Thanks for the new software toys - its also nice to have MAGMA working in matlab!
Some assorted comments, some of which may be sorted out in the formal release...or mentioned in the documentation.
It develops that calls to magma_sgesv_gpu seem to need matrices to be padded with zeros to sizes that are multiples of 32 - anything else and I seem to get the wrong answers. This is the fermi version of this code.
Although the MAGMA 1.0/RC2 tarball came with the source code for sgemv for fermi, the Makefile does not seem to want to compile it - at least it is not set up for it. I'm using the cublas version for now. Perhaps this is an oversight, perhaps sgemv is still a work in progress.

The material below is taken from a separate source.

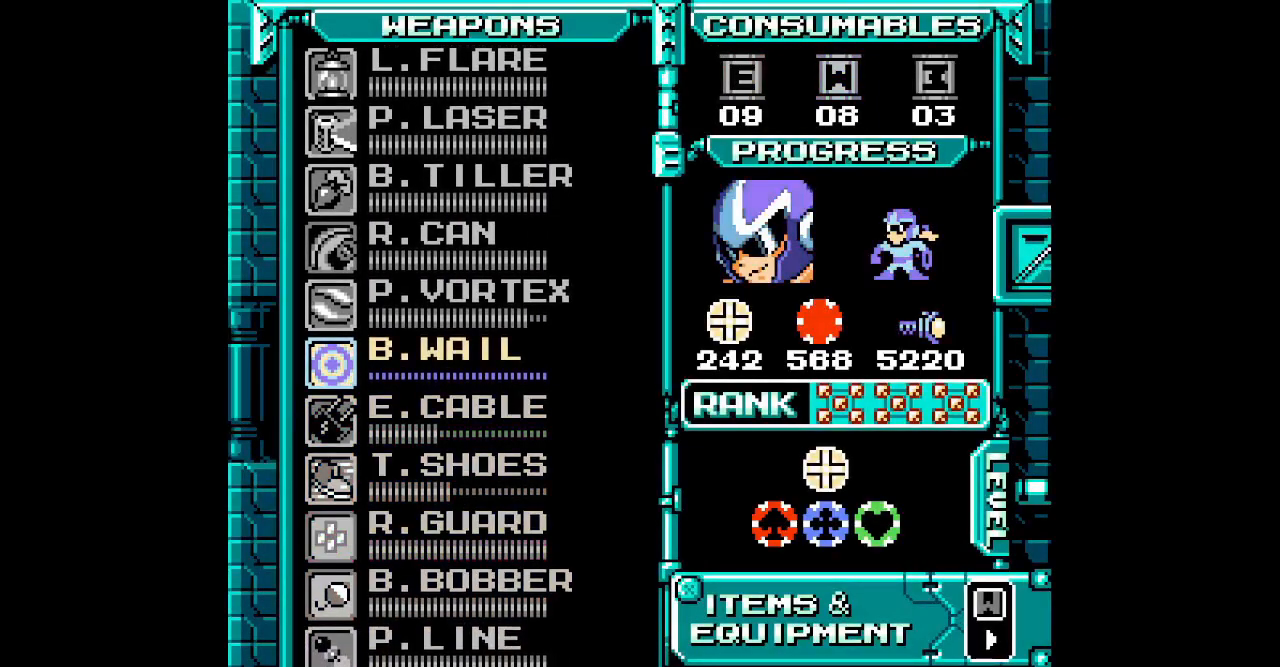
{"buttons": [], "events": [[133, "L3", "down"], [217, "L3", "up"], [400, "DPAD_LEFT", "down"], [500, "DPAD_LEFT", "up"]]}
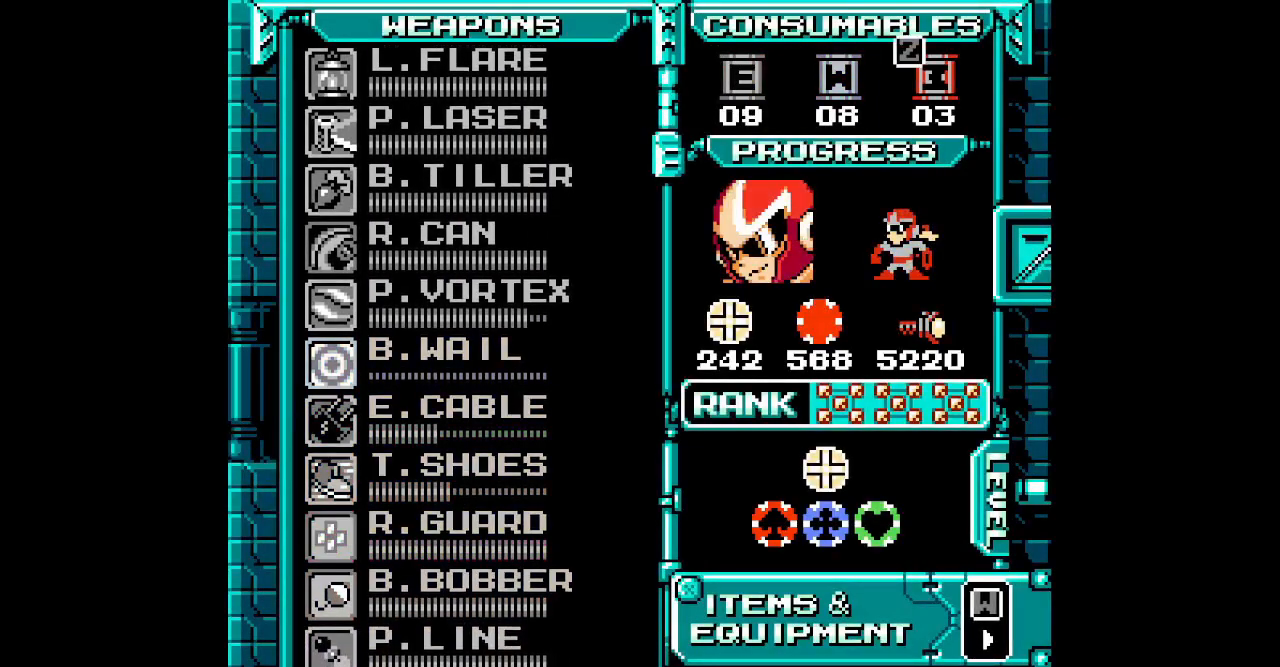
{"buttons": [], "events": [[267, "DPAD_LEFT", "down"], [367, "DPAD_LEFT", "up"]]}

The efficiency of computation seems to depend critically on the host BLAS/LAPACK employed. The Intel MKL seem to run fastest, with AMD's ACML a close second. The native BLAS with my Suse 11.1 system and a downloaded+compiled ATLAS performed poorly, as did Sun's, I mean Oracle's, sunperf.a library. These latter libraries cause my test sgesv routine to run some 30-45% slower than when this routine is used with the Intel or AMD libraries. I find this sensitivity to be a little odd, inasmuch as the GPU is supposed to be employed, but no doubt the technical details/requirements of these routines escape me.
Prompted by a recent post, I just tried GotoBLAS2 which indeed is the fastest of all the BLAS libraries so far.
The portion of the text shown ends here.